→ What you should do
Transcribe the listing exactly, skipping every picture.

----

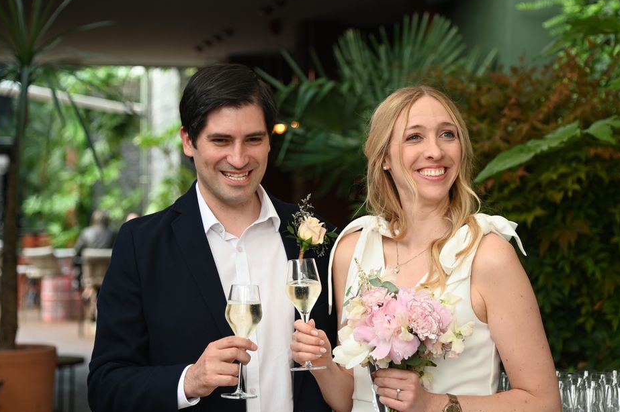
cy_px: 169
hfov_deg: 19.7
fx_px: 1790
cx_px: 326
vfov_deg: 13.1
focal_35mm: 104
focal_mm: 75
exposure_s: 1/200
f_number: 4
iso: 400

----

→ Answer box
cy_px: 169
hfov_deg: 19.7
fx_px: 1790
cx_px: 326
vfov_deg: 13.1
focal_35mm: 104
focal_mm: 75
exposure_s: 1/200
f_number: 4
iso: 400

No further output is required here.